Fragment shaders (also called pixel shaders) run once per fragment and determine the final color output. This is where lighting, texturing, and most visual effects happen.
This standalone shader ray-traces a sphere and applies Blinn-Phong lighting with an animated light source.
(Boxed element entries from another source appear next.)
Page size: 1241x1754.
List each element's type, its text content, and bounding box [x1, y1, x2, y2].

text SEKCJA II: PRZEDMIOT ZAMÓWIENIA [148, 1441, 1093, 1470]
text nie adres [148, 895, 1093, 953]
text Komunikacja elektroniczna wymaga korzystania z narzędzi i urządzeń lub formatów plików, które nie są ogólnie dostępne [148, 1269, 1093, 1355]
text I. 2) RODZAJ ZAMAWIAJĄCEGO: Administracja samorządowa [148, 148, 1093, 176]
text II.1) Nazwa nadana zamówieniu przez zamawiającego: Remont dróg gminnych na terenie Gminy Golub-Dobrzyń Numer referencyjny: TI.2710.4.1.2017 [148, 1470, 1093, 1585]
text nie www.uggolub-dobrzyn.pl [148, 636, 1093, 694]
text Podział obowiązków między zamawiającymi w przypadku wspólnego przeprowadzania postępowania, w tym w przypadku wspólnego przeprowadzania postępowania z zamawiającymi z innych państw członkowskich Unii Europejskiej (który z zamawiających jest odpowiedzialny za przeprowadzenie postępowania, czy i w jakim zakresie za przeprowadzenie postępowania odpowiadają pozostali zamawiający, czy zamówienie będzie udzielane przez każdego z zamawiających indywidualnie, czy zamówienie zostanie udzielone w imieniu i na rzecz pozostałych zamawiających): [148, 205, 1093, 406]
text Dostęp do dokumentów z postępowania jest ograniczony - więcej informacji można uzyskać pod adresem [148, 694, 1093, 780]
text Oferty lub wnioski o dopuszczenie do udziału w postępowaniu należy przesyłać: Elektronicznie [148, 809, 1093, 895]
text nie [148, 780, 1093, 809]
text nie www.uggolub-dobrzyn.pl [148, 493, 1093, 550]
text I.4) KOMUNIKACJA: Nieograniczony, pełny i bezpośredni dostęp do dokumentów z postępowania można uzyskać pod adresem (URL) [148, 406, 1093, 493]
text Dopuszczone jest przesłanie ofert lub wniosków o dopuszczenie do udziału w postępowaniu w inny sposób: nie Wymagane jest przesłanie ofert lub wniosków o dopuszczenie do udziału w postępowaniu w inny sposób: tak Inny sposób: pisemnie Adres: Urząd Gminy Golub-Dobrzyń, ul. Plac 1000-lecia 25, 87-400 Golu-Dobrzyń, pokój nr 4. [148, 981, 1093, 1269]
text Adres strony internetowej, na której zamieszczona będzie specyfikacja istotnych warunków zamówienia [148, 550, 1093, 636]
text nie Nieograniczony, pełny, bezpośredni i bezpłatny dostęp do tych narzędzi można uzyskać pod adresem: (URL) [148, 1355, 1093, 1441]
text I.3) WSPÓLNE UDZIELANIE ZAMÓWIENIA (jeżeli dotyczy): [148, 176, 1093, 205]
Watch how the specular highlight moves as the light orbits:
precision mediump float;
uniform vec2 iResolution;
uniform float iTime;
void main() {
vec2 uv = gl_FragCoord.xy / iResolution.xy;
vec3 ro = vec3(0.0, 0.0, -3.0);
vec3 rd = normalize(vec3((uv - 0.5) * vec2(iResolution.x/iResolution.y, 1.0), 1.0));
// Animated sphere
vec3 spherePos = vec3(sin(iTime * 0.7) * 0.5, cos(iTime * 0.5) * 0.3, 0.0);
float sphereR = 1.0;
vec3 oc = ro - spherePos;
float b = dot(oc, rd);
float c = dot(oc, oc) - sphereR * sphereR;
float h = b * b - c;
vec3 col = vec3(0.02, 0.02, 0.05); // background
if (h > 0.0) {
float t = -b - sqrt(h);
vec3 pos = ro + t * rd;
vec3 nor = normalize(pos - spherePos);
// Animated light
vec3 lightPos = vec3(2.0 * sin(iTime), 2.0, -2.0 + cos(iTime));
vec3 lightDir = normalize(lightPos - pos);
vec3 viewDir = normalize(ro - pos);
vec3 halfDir = normalize(lightDir + viewDir);
// Phong lighting
float ambient = 0.12;
float diff = max(dot(nor, lightDir), 0.0);
float spec = pow(max(dot(nor, halfDir), 0.0), 64.0);
vec3 albedo = vec3(0.2, 0.5, 1.0);
col = albedo * (ambient + diff * 0.8) + vec3(1.0) * spec * 0.6;
}
col = pow(col, vec3(0.4545)); // gamma correction
gl_FragColor = vec4(col, 1.0);
}
The classic Phong model combines three components: ambient, diffuse, and specular lighting. Each is calculated per-fragment using the interpolated normal and position from the vertex shader.
#version 330 core
in vec3 FragPos;
in vec3 FragNormal;
in vec2 TexCoord;
uniform vec3 lightPos;
uniform vec3 viewPos;
uniform vec3 lightColor;
uniform sampler2D diffuseMap;
out vec4 FragColor;
void main()
{
vec3 albedo = texture(diffuseMap, TexCoord).rgb;
vec3 normal = normalize(FragNormal);
// Ambient
float ambientStrength = 0.15;
vec3 ambient = ambientStrength * lightColor * albedo;
// Diffuse
vec3 lightDir = normalize(lightPos - FragPos);
float diff = max(dot(normal, lightDir), 0.0);
vec3 diffuse = diff * lightColor * albedo;
// Specular (Blinn-Phong)
vec3 viewDir = normalize(viewPos - FragPos);
vec3 halfDir = normalize(lightDir + viewDir);
float spec = pow(max(dot(normal, halfDir), 0.0), 64.0);
vec3 specular = spec * lightColor * 0.5;
vec3 result = ambient + diffuse + specular;
FragColor = vec4(result, 1.0);
}
The original Phong model uses the reflection vector, which is more expensive to compute and can produce artifacts at grazing angles. Blinn-Phong uses the half-vector between light and view directions — it is cheaper and often looks better for game rendering.
For extra surface detail without adding geometry, you can sample normals from a texture and transform them into world space using a TBN matrix:
// In vertex shader, compute TBN matrix vec3 T = normalize(normalMatrix * aTangent); vec3 N = normalize(normalMatrix * aNormal); vec3 B = cross(N, T); mat3 TBN = mat3(T, B, N); // In fragment shader, sample and transform normal vec3 normalMap = texture(normalTex, TexCoord).rgb * 2.0 - 1.0; vec3 normal = normalize(TBN * normalMap);
This gives the illusion of bumps, scratches, and fine detail while keeping polygon counts low — essential for real-time game rendering.